Well, actually the last question is passed over in silence (a quick cut to a hospital tent suffices), but all the others are answered in ways that–despite the awesome visual beauty of the locale and the ingenuity of the scripters, director and effects designers–become increasingly preposterous and curiously tedious as the picture unspools. The makers obviously want to ratchet up the tension progressively over the course of the two-hour running time, but they don’t succeed in maintaining the crescendo. A big action moment will be followed by a long monotonous patch before another set-piece occurs to rouse us again, with the result being rather like a roller-coaster ride with too few peaks and too many valleys.

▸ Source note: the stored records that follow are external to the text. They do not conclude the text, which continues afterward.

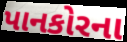
પાનકોરના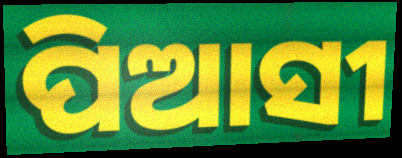
ପିଆସୀ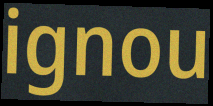
ignou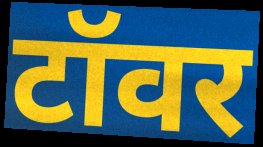
टॉवर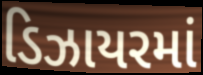
ડિઝાયરમાં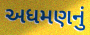
અધમણનું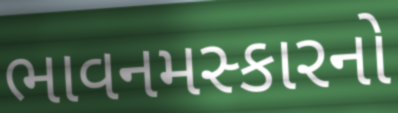
ભાવનમસ્કારનો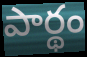
పార్థంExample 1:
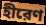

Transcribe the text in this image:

হীরেণ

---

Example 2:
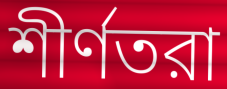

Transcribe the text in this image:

শীর্ণতরা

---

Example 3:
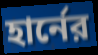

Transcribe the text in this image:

হার্নের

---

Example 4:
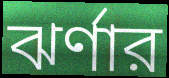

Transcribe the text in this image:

ঝর্ণার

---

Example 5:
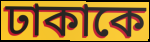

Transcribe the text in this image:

ঢাকাকেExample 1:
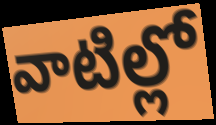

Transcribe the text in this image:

వాటిల్లో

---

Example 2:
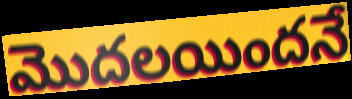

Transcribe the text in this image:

మొదలయిందనే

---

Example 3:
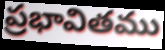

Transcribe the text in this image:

ప్రభావితము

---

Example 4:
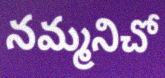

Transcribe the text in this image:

నమ్మనిచో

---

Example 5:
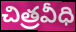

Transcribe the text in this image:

చిత్రవీధి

The cast isn’t terribly strong, either. O’Donnell plays the same boyish, earnest, callow fellow he’s been doing for years, and the gee-whiz persona is becoming more than a little tiresome. Tunney is winsome but, with her petite form, not physically convincing as a champion climber, while Glenn plays Wick with such overripe, stone-faced seriousness that he’s almost laughable. (The modern touchstone for this sort of character part is Robert Shaw’s Quint in “Jaws,” and Glenn entirely misses the sense of crazy menace that the British star so cannily conveyed.) Paxton is surprisingly pallid as the villainous Vaughn, but Le Marquand and Mendelssohn balance the equation by going hysterically overboard as the Aussie siblings. The remainder of the cast is at best serviceable.
To get much pleasure out of “Vertical Limit,” you have to look past the limitations of the actors, set aside the contrivances of the plot, ignore the lameness of most of the dialogue, and simply concentrate on the splendor of the setting and the efficiency of the direction and editing in the action sequences. If you can do that, you should find the picture a proficient enough by-the-numbers nail-biter, but it certainly doesn’t scale any cinematic heights.